Si no todo es erróneo en los trabajos académicos y sus sucedáneos, a pesar de su carácter un poco repetitivo –algunos, como Leonardo Quaresima, profesor en la Universidad de Udine, llegaron a preconizar una moratoria sobre los estudios hitchcockianos–, esta abundante literatura deja de lado, sin embargo, varios aspectos de la obra y de la trayectoria del cineasta.

Lo que se sabe

Hitchcock, británico de nacimiento, comienza a filmar en Reino Unido. Continúa su carrera en Estados Unidos. Al recorrer su período inglés (1919-1939), descubrimos un autor ecléctico –prueba todos los géneros y no se limita al thriller–. Descubrimos también un cineasta comprometido, a la vez que presenta sus propias obsesiones, con la lucha por la independencia de Irlanda (Juno y el pavo real, 1930, adaptación de la obra del dramaturgo irlandés Seán O’Casey), la política de no intervención de Múnich (La dama desaparece, 1938) o la denuncia del nazismo (El agente secreto, 1936). Es cercano al militante comunista Ivor Montagu, su editor, cofundador de la London Film Society, que invita a los cineastas rusos Vsévolod Pudovkin, Dziga Vertov y Eisenstein. Filma dos películas preconizando la resistencia al nazismo con Francia como destino y, vuelto a llamar por Hollywood (se instaló allí justo antes de la Segunda Guerra Mundial), supervisa la edición de un documental británico sobre los campos de concentración nazis, que quedará sin terminar: debido a la Guerra Fría, Alemania Occidental ya no es más el blanco de las críticas. Este Hitchcock “de su tiempo” aparece aún con mayor fuerza en su obra para la televisión estadounidense que debuta en 1955 y cuenta con más de 300 títulos, rara vez comentados.2 En internet, la enciclopedia colaborativa Wikipedia les consagra tres líneas sobre una docena de páginas...
········
» REQUISITOS DEL EJERCICIO:
**A.** Según el fragmento sobre Hitchcock, ¿en qué año debuta su obra para la televisión estadounidense?
**B.** Prosigue el fragmento sobre Hitchcock a partir de su última oración.
Las líneas que aparecen a continuación son material independiente del fragmento sobre Hitchcock.
········
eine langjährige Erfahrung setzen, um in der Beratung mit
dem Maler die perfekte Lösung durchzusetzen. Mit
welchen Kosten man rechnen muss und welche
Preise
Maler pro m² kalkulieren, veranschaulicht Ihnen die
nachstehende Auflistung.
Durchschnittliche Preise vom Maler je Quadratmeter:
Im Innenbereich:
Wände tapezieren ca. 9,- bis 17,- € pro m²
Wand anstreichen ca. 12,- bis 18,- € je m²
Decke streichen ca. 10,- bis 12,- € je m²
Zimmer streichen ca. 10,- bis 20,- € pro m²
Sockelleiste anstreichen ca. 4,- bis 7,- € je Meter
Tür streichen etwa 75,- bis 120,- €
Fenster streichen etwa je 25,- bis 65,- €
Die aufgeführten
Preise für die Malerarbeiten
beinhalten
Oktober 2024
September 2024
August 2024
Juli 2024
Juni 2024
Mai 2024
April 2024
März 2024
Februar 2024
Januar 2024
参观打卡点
········
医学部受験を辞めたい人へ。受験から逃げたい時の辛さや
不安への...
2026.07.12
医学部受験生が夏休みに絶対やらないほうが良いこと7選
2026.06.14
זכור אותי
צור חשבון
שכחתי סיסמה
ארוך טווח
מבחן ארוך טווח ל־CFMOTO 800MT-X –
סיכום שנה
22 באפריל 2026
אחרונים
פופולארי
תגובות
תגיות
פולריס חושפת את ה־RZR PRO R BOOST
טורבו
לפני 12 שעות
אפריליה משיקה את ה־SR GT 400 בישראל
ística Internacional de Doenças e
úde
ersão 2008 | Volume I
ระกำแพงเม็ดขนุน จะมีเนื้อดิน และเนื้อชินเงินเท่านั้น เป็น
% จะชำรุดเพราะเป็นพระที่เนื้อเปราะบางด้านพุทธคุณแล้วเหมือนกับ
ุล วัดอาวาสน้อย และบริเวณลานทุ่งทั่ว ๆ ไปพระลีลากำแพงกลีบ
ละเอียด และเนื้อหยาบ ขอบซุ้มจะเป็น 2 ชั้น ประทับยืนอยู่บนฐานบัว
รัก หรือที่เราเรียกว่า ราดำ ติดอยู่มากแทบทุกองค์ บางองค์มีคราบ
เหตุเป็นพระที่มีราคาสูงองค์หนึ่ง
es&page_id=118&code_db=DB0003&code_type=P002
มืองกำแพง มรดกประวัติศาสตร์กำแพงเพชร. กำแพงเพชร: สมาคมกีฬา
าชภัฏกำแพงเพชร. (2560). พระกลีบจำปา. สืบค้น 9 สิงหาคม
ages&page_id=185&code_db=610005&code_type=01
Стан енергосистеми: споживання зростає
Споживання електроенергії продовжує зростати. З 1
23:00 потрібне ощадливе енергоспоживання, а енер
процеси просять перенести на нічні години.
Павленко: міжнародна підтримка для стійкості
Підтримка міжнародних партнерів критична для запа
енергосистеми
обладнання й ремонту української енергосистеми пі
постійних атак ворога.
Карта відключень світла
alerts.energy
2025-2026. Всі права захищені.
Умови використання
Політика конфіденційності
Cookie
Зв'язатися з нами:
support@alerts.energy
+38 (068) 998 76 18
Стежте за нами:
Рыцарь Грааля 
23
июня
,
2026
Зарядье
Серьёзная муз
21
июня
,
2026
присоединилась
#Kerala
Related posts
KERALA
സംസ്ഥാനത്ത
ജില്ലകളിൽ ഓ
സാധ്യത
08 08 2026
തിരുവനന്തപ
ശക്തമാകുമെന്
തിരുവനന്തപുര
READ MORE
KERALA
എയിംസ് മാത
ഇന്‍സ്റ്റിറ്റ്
········
» RESPUESTAS DEL EJERCICIO:
**A.** En 1955.

**B.**
A través de su propia compañía Shamley Productions, produce 268 obras de 28 minutos de la serie Alfred Hitchcock presents (dirige 17 episodios), y luego 93 obras de una hora de la serie The Alfred Hitchcock Hour (dirige uno) (3). Además, en 1957-1958, produce diez episodios de una hora de la serie Suspicion (dirige uno de ellos). Hasta ahora, no se retenía de esta actividad “secundaria” más que los ingresos que le procuraba –permitiéndole financiar por sí mismo una película como El hombre equivocado (1956)–. Se llegó a sostener, por otra parte, que esta actividad televisiva tenía un impacto sobre sus largometrajes cinematográficos, al hacer de Psicosis, en particular, una película televisiva para la gran pantalla... Se trataba de abordar esta producción televisiva “a partir del cine”. Se trata, de ahora en más, de abordar la cuestión “a partir de la televisión”, un vuelco de perspectiva que se revela de lo más instructivo.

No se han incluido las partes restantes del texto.